====== Material provided

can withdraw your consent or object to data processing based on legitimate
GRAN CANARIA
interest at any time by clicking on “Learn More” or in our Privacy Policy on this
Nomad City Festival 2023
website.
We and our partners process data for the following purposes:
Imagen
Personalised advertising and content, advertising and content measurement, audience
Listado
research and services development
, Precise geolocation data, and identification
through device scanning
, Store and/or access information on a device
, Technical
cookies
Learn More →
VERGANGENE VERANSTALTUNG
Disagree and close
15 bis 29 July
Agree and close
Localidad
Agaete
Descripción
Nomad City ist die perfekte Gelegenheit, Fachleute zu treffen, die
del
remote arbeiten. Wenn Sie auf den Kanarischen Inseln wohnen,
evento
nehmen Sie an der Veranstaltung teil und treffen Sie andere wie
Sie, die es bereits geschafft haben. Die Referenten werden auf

============

[What is being asked] Locate each line in the material that contains the word "Learn" and copy those lines.

[Answer to this exercise]
interest at any time by clicking on “Learn More” or in our Privacy Policy on this
Learn More →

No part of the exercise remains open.